Patient and graft survival was 10/12 (83%) and 8/12 (67%), respectively, with a 6.5-month median follow-up (range 10 days to 109 months). Two patients (B non-secretor grafts) died of multiorgan failure probably because of a poor condition before transplantation. Three patients were retransplanted. Causes of graft loss were bacterial arteritis (n = 1), death with a functioning graft (n = 1) and portal vein thrombosis (n = 2). In one of the patients with portal vein thrombosis, an anti-A titer increase occurred concomitantly, and ABO incompatibility as the cause of the thrombosis cannot be excluded. Seven acute rejections occurred in five patients and all were reversed by steroids or increased tacrolimus dosage. The pre-transplant anti-A titers tested against A1 red blood cells were 1 to 128 (NaCl technique) and 4 to 1024 (indirect antiglobulin technique, IAT); the maximum postoperative titers were 16 to 2048 (NaCl) and 256 to 32,000 (IAT).

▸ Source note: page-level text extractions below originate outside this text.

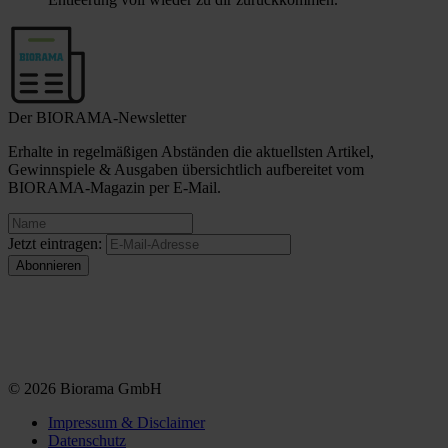
Der BIORAMA-Newsletter
Erhalte in regelmäßigen Abständen die aktuellsten Artikel,
Gewinnspiele & Ausgaben übersichtlich aufbereitet vom
BIORAMA-Magazin per E-Mail.
Jetzt eintragen:
© 2026 Biorama GmbH
Impressum & Disclaimer
Datenschutz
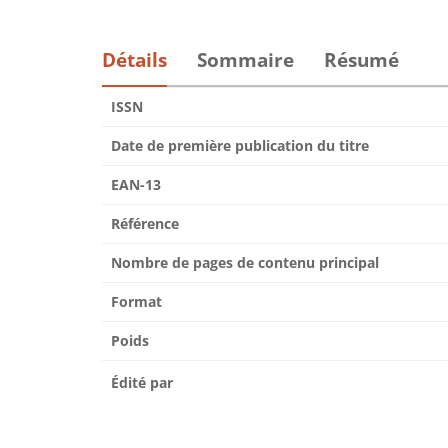
Détails
Sommaire
Résumé
ISSN
Date de première publication du titre
EAN-13
Référence
Nombre de pages de contenu principal
Format
Poids
Édité par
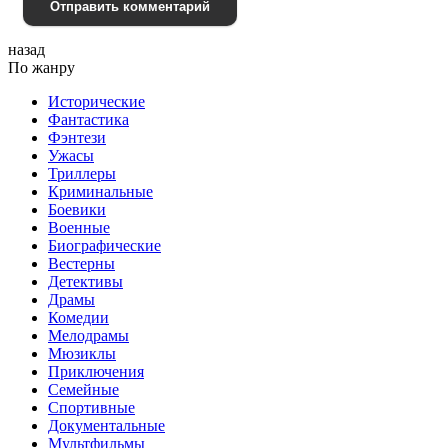
Отправить комментарий
назад
По жанру
Исторические
Фантастика
Фэнтези
Ужасы
Триллеры
Криминальные
Боевики
Военные
Биографические
Вестерны
Детективы
Драмы
Комедии
Мелодрамы
Мюзиклы
Приключения
Семейные
Спортивные
Документальные
Мультфильмы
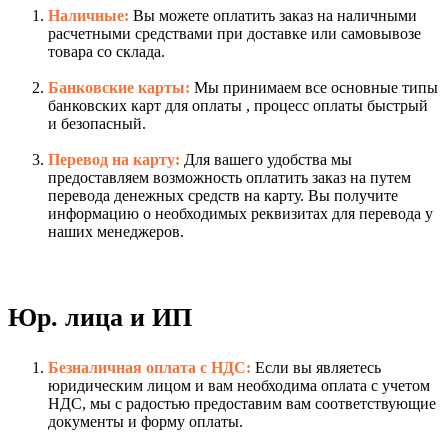
Наличные:
Вы можете оплатить заказ на наличными
расчетными средствами при доставке или самовывозе
товара со склада.
Банковские карты:
Мы принимаем все основные типы
банковских карт для оплаты , процесс оплаты быстрый
и безопасный.
Перевод на карту:
Для вашего удобства мы
предоставляем возможность оплатить заказ на путем
перевода денежных средств на карту. Вы получите
информацию о необходимых реквизитах для перевода у
наших менеджеров.
Юр. лица и ИП
Безналичная оплата с НДС:
Если вы являетесь
юридическим лицом и вам необходима оплата с учетом
НДС, мы с радостью предоставим вам соответствующие
документы и форму оплаты.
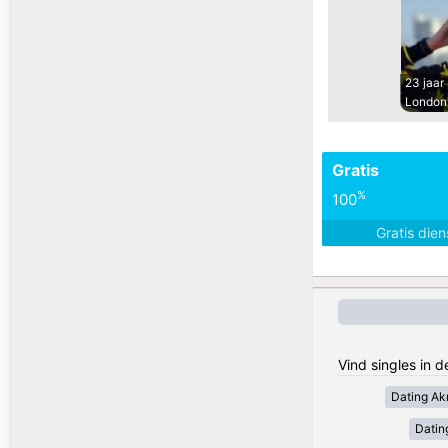
23 jaar
London
Gratis
%
100
Gratis die
Vind singles in 
Dating Akr
Datin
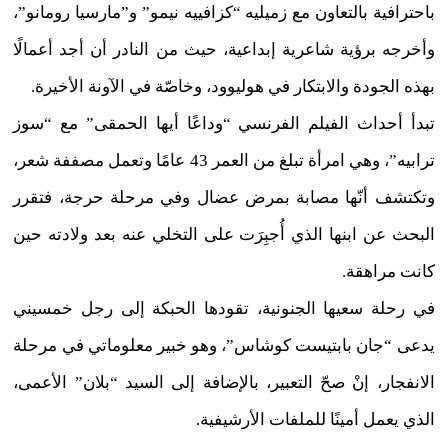
باحترافية بالتعاون مع زميليه “كزافييه نيمو” و”مارسيا رومانو”،
وأخرجه برؤية شاعرية إبداعية، حيث من النادر أن أجد أعمالًا
بهذه الجودة والابتكار في هوليوود، وخاصّة في الآونة الأخيرة.
تبدأ أحداث الفيلم الفرنسي “وداعًا أيها الحمقى” مع “سوز
ترابيه”، وهي امرأة تبلغ من العمر 43 عامًا وتعمل مصففة شعر،
وتكتشف أنّها مصابة بمرض عضال وفي مرحلة حرجة، فتقرر
البحث عن ابنها الذي أُجبِرَت على التخلي عنه بعد ولادته حين
كانت مراهقة.
في رحلة سعيها الجنونية، تقودها الحبكة إلى رجل خمسيني
يدعى “جان بابتيست كوشاس”، وهو خبير معلوماتي في مرحلة
الانفجار، إنْ صحّ التعبير، بالإضافة إلى السيد “بلان” الأعمى،
الذي يعمل أمينًا للملفات الأرشيفية.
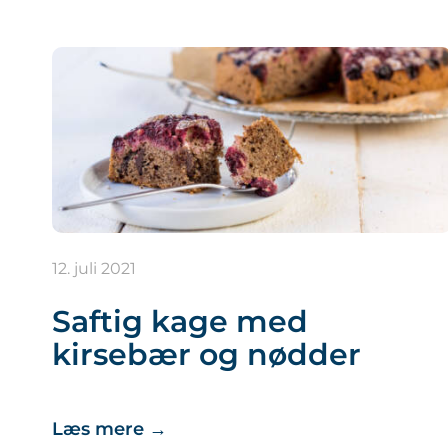
12. juli 2021
Saftig kage med
kirsebær og nødder
Læs mere
→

The favorable outcome of A2 to O grafting, with a patient survival of 10/10 and a graft survival of 8/10, makes it possible to also consider this blood group combination in non-urgent situations. The use of non-secretor donor grafts is interesting but has to be further documented. There was no hyperacute rejection or increased rate of rejection. Anti-A/B titer changes seem not to play a significant role in the monitoring of ABO-incompatible liver transplantation.
O型血患者等待肝移植的时间较长,因此有必要扩大这些患者的供体库。这在紧急情况和择期患者中均适用。我们在此报告使用A2型和B型非分泌型供体进行ABO血型不相容肝移植的经验。

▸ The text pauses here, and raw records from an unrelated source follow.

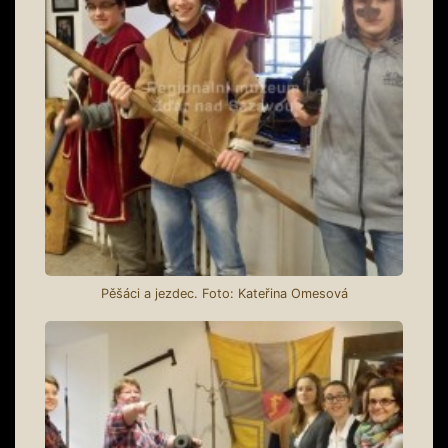
Pěšáci a jezdec. Foto: Kateřina Omesová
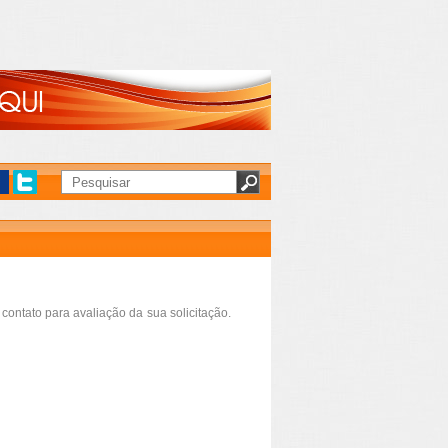
contato para avaliação da sua solicitação.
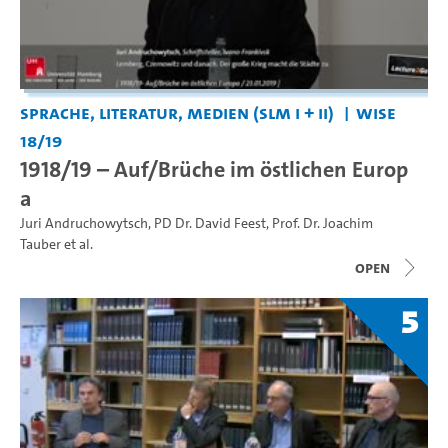
Sprache, Literatur, Medien (SLM I + II)
WiSe
18/19
1918/19 – Auf/Brüche im östlichen Europ
a
Juri Andruchowytsch
,
PD Dr. David Feest
,
Prof. Dr. Joachim
Tauber
et al.
open
5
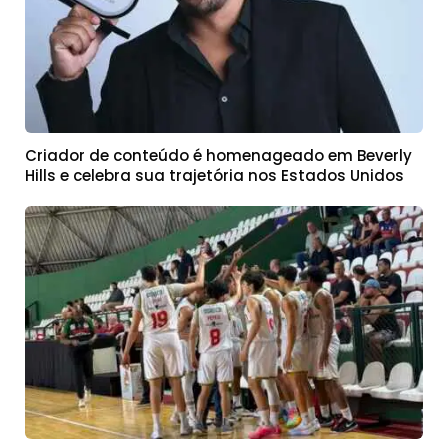
Criador de conteúdo é homenageado em Beverly
Hills e celebra sua trajetória nos Estados Unidos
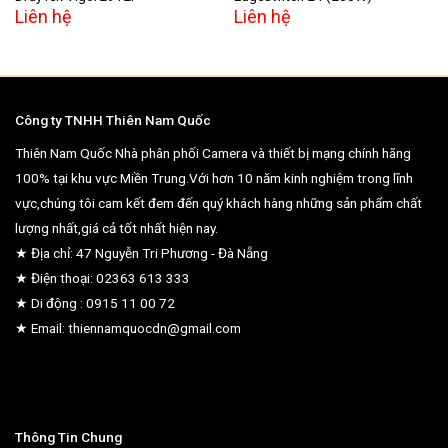
Liên hệ
Liên hệ
Công ty TNHH Thiên Nam Quốc
Thiên Nam Quốc Nhà phân phối Camera và thiết bị mạng chính hãng
100% tại khu vực Miền Trung.Với hơn 10 năm kinh nghiệm trong lĩnh
vực,chúng tôi cam kết đem đến quý khách hàng những sản phẩm chất
lượng nhất,giá cả tốt nhất hiện nay.
★ Địa chỉ: 47 Nguyễn Tri Phương - Đà Nẵng
★ Điện thoại: 02363 613 333
★ Di động : 0915 11 00 72
★ Email: thiennamquocdn@gmail.com
Thông Tin Chung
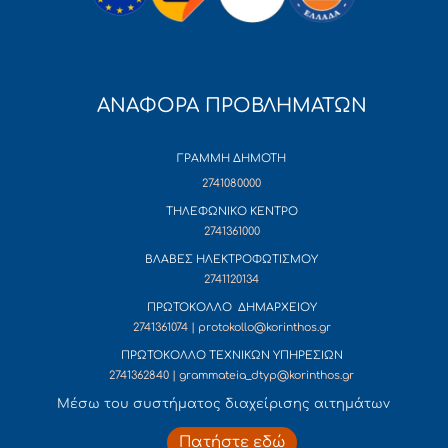
ΑΝΑΦΟΡΑ ΠΡΟΒΛΗΜΑΤΩΝ
ΓΡΑΜΜΗ ΔΗΜΟΤΗ
2741080000
ΤΗΛΕΦΩΝΙΚΟ ΚΕΝΤΡΟ
2741361000
ΒΛΑΒΕΣ ΗΛΕΚΤΡΟΦΩΤΙΣΜΟΥ
2741120134
ΠΡΩΤΟΚΟΛΛΟ ΔΗΜΑΡΧΕΙΟΥ
2741361074 | protokollo@korinthos.gr
ΠΡΩΤΟΚΟΛΛΟ ΤΕΧΝΙΚΩΝ ΥΠΗΡΕΣΙΩΝ
2741362840 | grammateia_dtyp@korinthos.gr
Mέσω του συστήματος διαχείρισης αιτημάτων
Πατήστε εδώ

1996年至2005年期间,12例成年O型血受者(7例男性/5例女性)接受了ABO血型不相容的尸体肝移植(10例A2型供体,2例B型非分泌型供体)。适应证为O型血受者肝功能迅速恶化或肝细胞癌,且无法获得ABO血型相同/相容的移植物。受者平均年龄为54±8(平均±标准差)岁。所有术前CDC交叉配血均为阴性。初始免疫抑制采用抗胸腺细胞球蛋白诱导治疗(n = 3)、白细胞介素2受体拮抗剂(n = 3)或抗CD20抗体(利妥昔单抗)(n = 1),随后采用基于他克莫司的方案。3例患者在移植后进行了血浆置换。在移植肝再灌注前或后以及临床指征明确时进行基线活检。未进行术前血浆置换、免疫吸附或脾切除术。
患者和移植物存活率分别为10/12(83%)和8/12(67%),中位随访时间为6.5个月(范围10天至109个月)。2例患者(B型非分泌型移植物)死于多器官功能衰竭,可能是因为移植前状况不佳。3例患者接受了再次移植。移植物丢失的原因是细菌性动脉炎(n = 1)、移植物功能良好时死亡(n = 1)和门静脉血栓形成(n = 2)。在1例门静脉血栓形成的患者中,抗A滴度同时升高,不能排除ABO血型不相容是血栓形成的原因。5例患者发生了7次急性排斥反应,所有排斥反应均通过类固醇或增加他克莫司剂量得到逆转。移植前针对A1红细胞检测的抗A滴度为1至128(NaCl技术)和4至1024(间接抗球蛋白技术,IAT);术后最高滴度为16至2048(NaCl)和256至32,000(IAT)。
A2型到O型移植的良好结果,患者存活率为10/10,移植物存活率为8/10,使得在非紧急情况下也可以考虑这种血型组合。使用非分泌型供体移植物很有意义,但必须进一步记录。未发生超急性排斥反应或排斥反应发生率增加。抗A/B滴度变化似乎在ABO血型不相容肝移植的监测中不起重要作用。